TASK TO CARRY OUT —
Exact copies of the lines from the start of the records through the line with "Dziś (11.01) w" are what the answer must hold; pictures are not part of it.

MATERIAL FOR THIS EXERCISE —
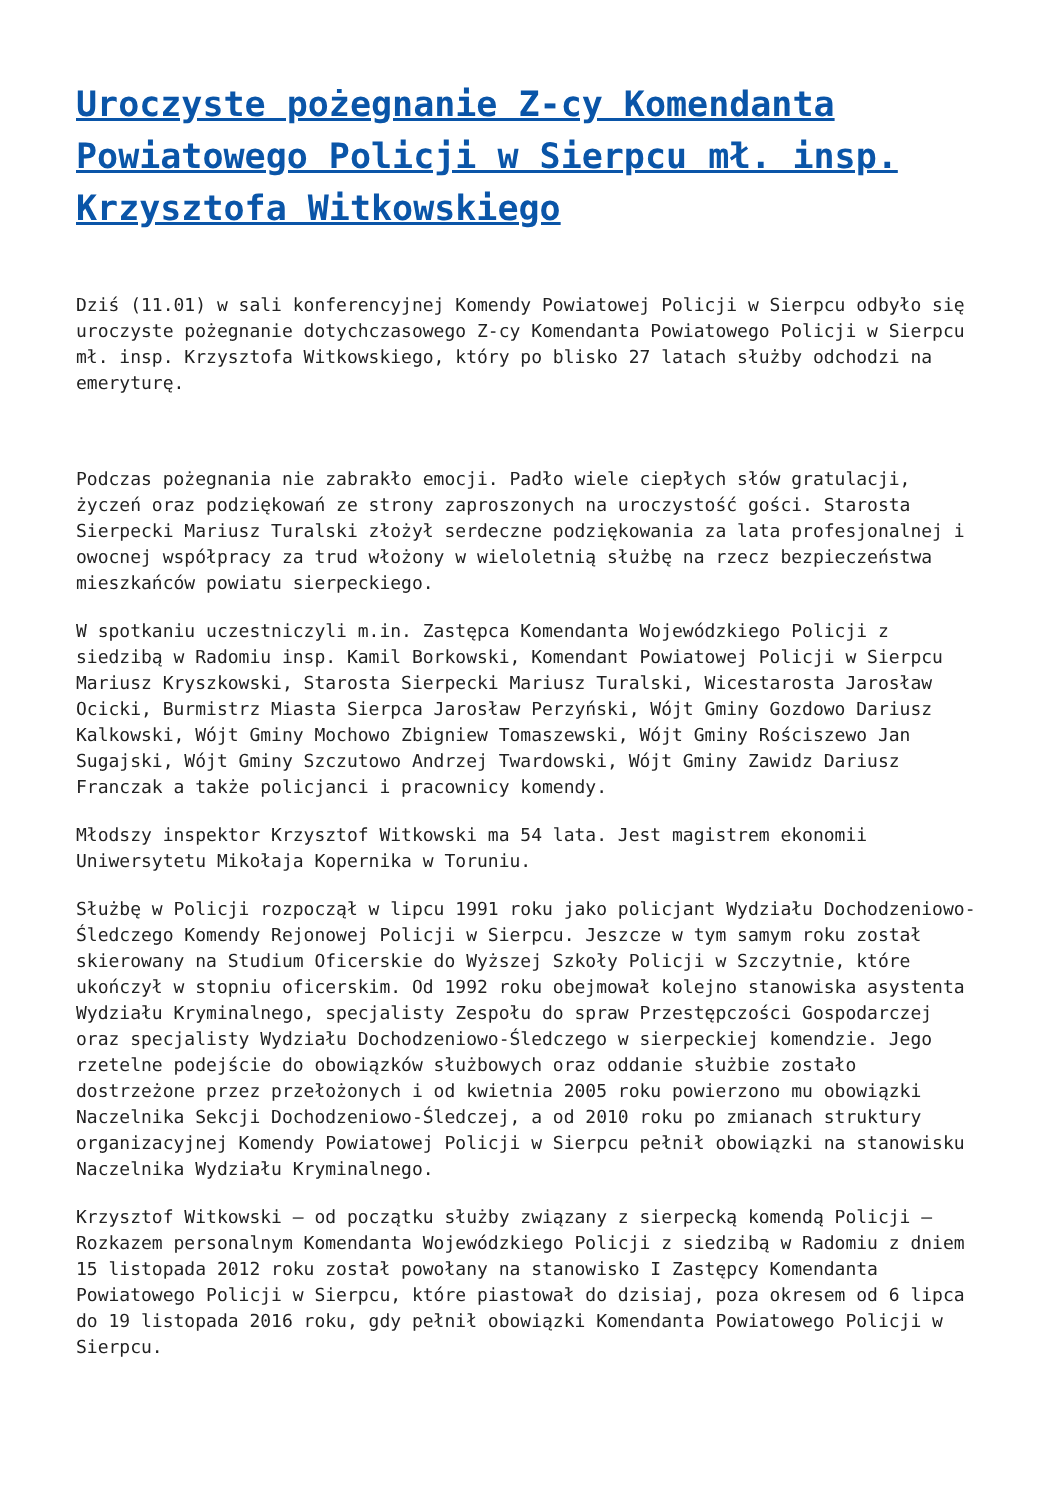Uroczyste pożegnanie Z-cy Komendanta Powiatowego Policji w Sierpcu mł. insp. Krzysztofa Witkowskiego
Dziś (11.01) w sali konferencyjnej Komendy Powiatowej Policji w Sierpcu odbyło się uroczyste pożegnanie dotychczasowego Z-cy Komendanta Powiatowego Policji w Sierpcu mł. insp. Krzysztofa Witkowskiego, który po blisko 27 latach służby odchodzi na emeryturę.
Podczas pożegnania nie zabrakło emocji. Padło wiele ciepłych słów gratulacji, życzeń oraz podziękowań ze strony zaproszonych na uroczystość gości. Starosta Sierpecki Mariusz Turalski złożył serdeczne podziękowania za lata profesjonalnej i owocnej współpracy za trud włożony w wieloletnią służbę na rzecz bezpieczeństwa mieszkańców powiatu sierpeckiego.
W spotkaniu uczestniczyli m.in. Zastępca Komendanta Wojewódzkiego Policji z siedzibą w Radomiu insp. Kamil Borkowski, Komendant Powiatowej Policji w Sierpcu Mariusz Kryszkowski, Starosta Sierpecki Mariusz Turalski, Wicestarosta Jarosław Ocicki, Burmistrz Miasta Sierpca Jarosław Perzyński, Wójt Gminy Gozdowo Dariusz Kalkowski, Wójt Gminy Mochowo Zbigniew Tomaszewski, Wójt Gminy Rościszewo Jan Sugajski, Wójt Gminy Szczutowo Andrzej Twardowski, Wójt Gminy Zawidz Dariusz Franczak a także policjanci i pracownicy komendy.
Młodszy inspektor Krzysztof Witkowski ma 54 lata. Jest magistrem ekonomii Uniwersytetu Mikołaja Kopernika w Toruniu.
Służbę w Policji rozpoczął w lipcu 1991 roku jako policjant Wydziału Dochodzeniowo-Śledczego Komendy Rejonowej Policji w Sierpcu. Jeszcze w tym samym roku został skierowany na Studium Oficerskie do Wyższej Szkoły Policji w Szczytnie, które ukończył w stopniu oficerskim. Od 1992 roku obejmował kolejno stanowiska asystenta Wydziału Kryminalnego, specjalisty Zespołu do spraw Przestępczości Gospodarczej oraz specjalisty Wydziału Dochodzeniowo-Śledczego w sierpeckiej komendzie. Jego rzetelne podejście do obowiązków służbowych oraz oddanie służbie zostało dostrzeżone przez przełożonych i od kwietnia 2005 roku powierzono mu obowiązki Naczelnika Sekcji Dochodzeniowo-Śledczej, a od 2010 roku po zmianach struktury organizacyjnej Komendy Powiatowej Policji w Sierpcu pełnił obowiązki na stanowisku Naczelnika Wydziału Kryminalnego.
Krzysztof Witkowski – od początku służby związany z sierpecką komendą Policji – Rozkazem personalnym Komendanta Wojewódzkiego Policji z siedzibą w Radomiu z dniem 15 listopada 2012 roku został powołany na stanowisko I Zastępcy Komendanta Powiatowego Policji w Sierpcu, które piastował do dzisiaj, poza okresem od 6 lipca do 19 listopada 2016 roku, gdy pełnił obowiązki Komendanta Powiatowego Policji w Sierpcu.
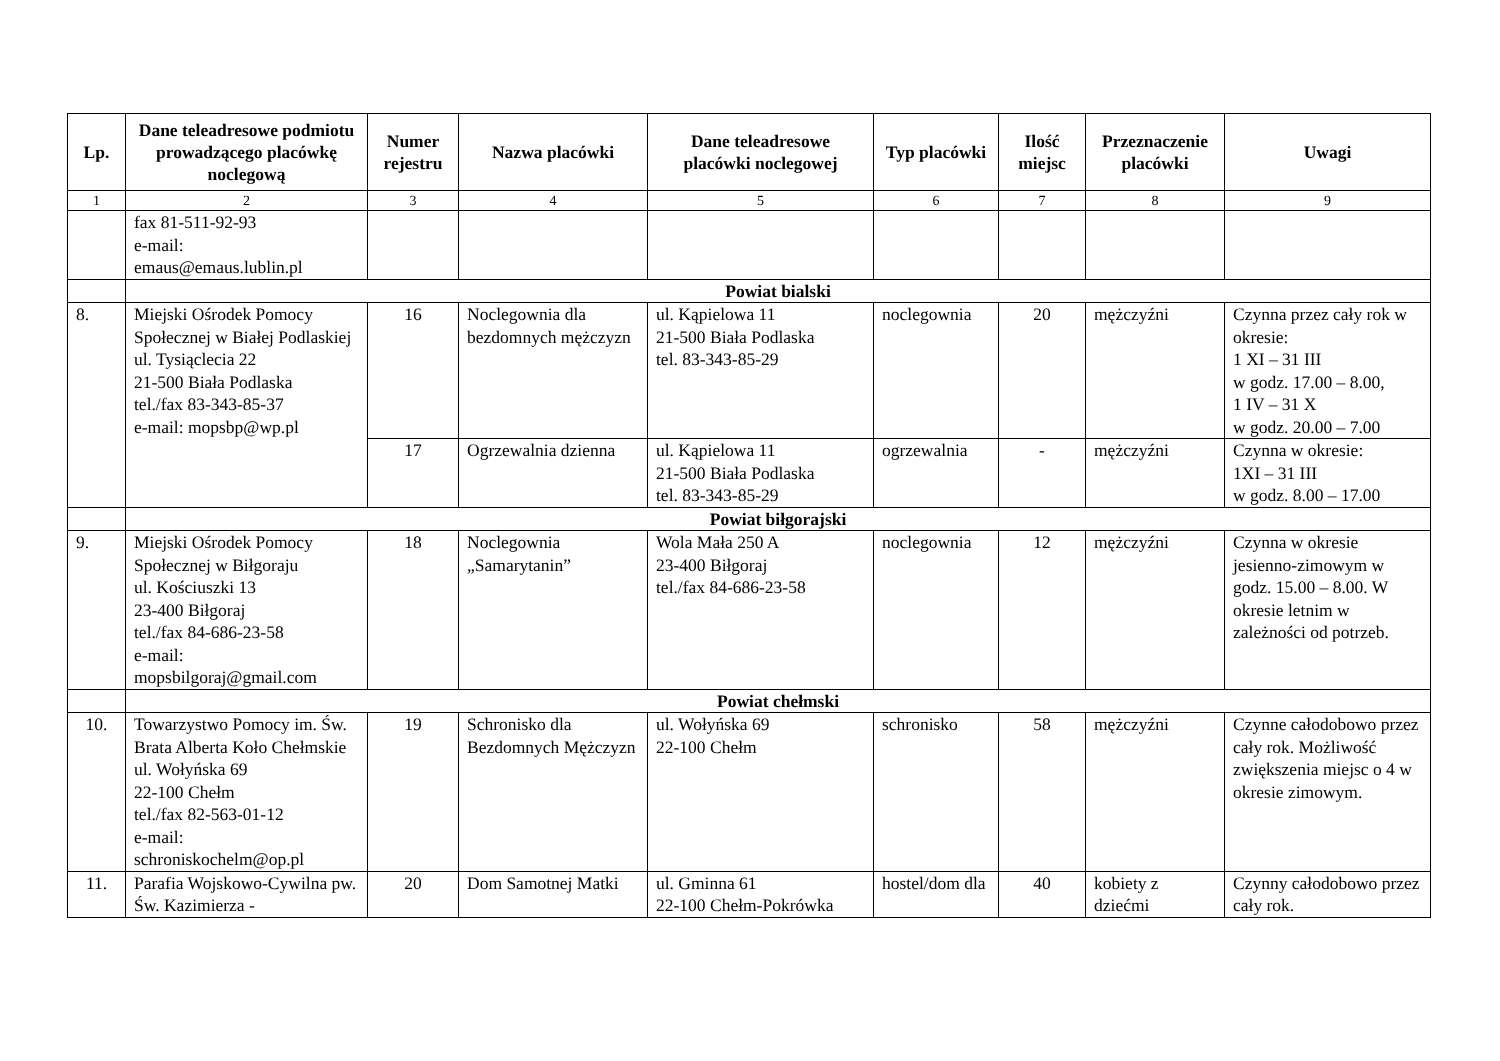| Lp. | Dane teleadresowe podmiotu prowadzącego placówkę noclegową | Numer rejestru | Nazwa placówki | Dane teleadresowe placówki noclegowej | Typ placówki | Ilość miejsc | Przeznaczenie placówki | Uwagi |
| --- | --- | --- | --- | --- | --- | --- | --- | --- |
| 1 | 2 | 3 | 4 | 5 | 6 | 7 | 8 | 9 |
| | fax 81-511-92-93 e-mail: emaus@emaus.lublin.pl | | | | | | | |
| | Powiat bialski | | | | | | | |
| 8. | Miejski Ośrodek Pomocy Społecznej w Białej Podlaskiej ul. Tysiąclecia 22 21-500 Biała Podlaska tel./fax 83-343-85-37 e-mail: mopsbp@wp.pl | 16 | Noclegownia dla bezdomnych mężczyzn | ul. Kąpielowa 11 21-500 Biała Podlaska tel. 83-343-85-29 | noclegownia | 20 | mężczyźni | Czynna przez cały rok w okresie: 1 XI – 31 III w godz. 17.00 – 8.00, 1 IV – 31 X w godz. 20.00 – 7.00 |
| | | 17 | Ogrzewalnia dzienna | ul. Kąpielowa 11 21-500 Biała Podlaska tel. 83-343-85-29 | ogrzewalnia | - | mężczyźni | Czynna w okresie: 1XI – 31 III w godz. 8.00 – 17.00 |
| | Powiat biłgorajski | | | | | | | |
| 9. | Miejski Ośrodek Pomocy Społecznej w Biłgoraju ul. Kościuszki 13 23-400 Biłgoraj tel./fax 84-686-23-58 e-mail: mopsbilgoraj@gmail.com | 18 | Noclegownia „Samarytanin” | Wola Mała 250 A 23-400 Biłgoraj tel./fax 84-686-23-58 | noclegownia | 12 | mężczyźni | Czynna w okresie jesienno-zimowym w godz. 15.00 – 8.00. W okresie letnim w zależności od potrzeb. |
| | Powiat chełmski | | | | | | | |
| 10. | Towarzystwo Pomocy im. Św. Brata Alberta Koło Chełmskie ul. Wołyńska 69 22-100 Chełm tel./fax 82-563-01-12 e-mail: schroniskochelm@op.pl | 19 | Schronisko dla Bezdomnych Mężczyzn | ul. Wołyńska 69 22-100 Chełm | schronisko | 58 | mężczyźni | Czynne całodobowo przez cały rok. Możliwość zwiększenia miejsc o 4 w okresie zimowym. |
| 11. | Parafia Wojskowo-Cywilna pw. Św. Kazimierza - | 20 | Dom Samotnej Matki | ul. Gminna 61 22-100 Chełm-Pokrówka | hostel/dom dla | 40 | kobiety z dziećmi | Czynny całodobowo przez cały rok. |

TASK RESPONSE —
Uroczyste pożegnanie Z-cy Komendanta Powiatowego Policji w Sierpcu mł. insp. Krzysztofa Witkowskiego
Dziś (11.01) w sali konferencyjnej Komendy Powiatowej Policji w Sierpcu odbyło się uroczyste pożegnanie dotychczasowego Z-cy Komendanta Powiatowego Policji w Sierpcu mł. insp. Krzysztofa Witkowskiego, który po blisko 27 latach służby odchodzi na emeryturę.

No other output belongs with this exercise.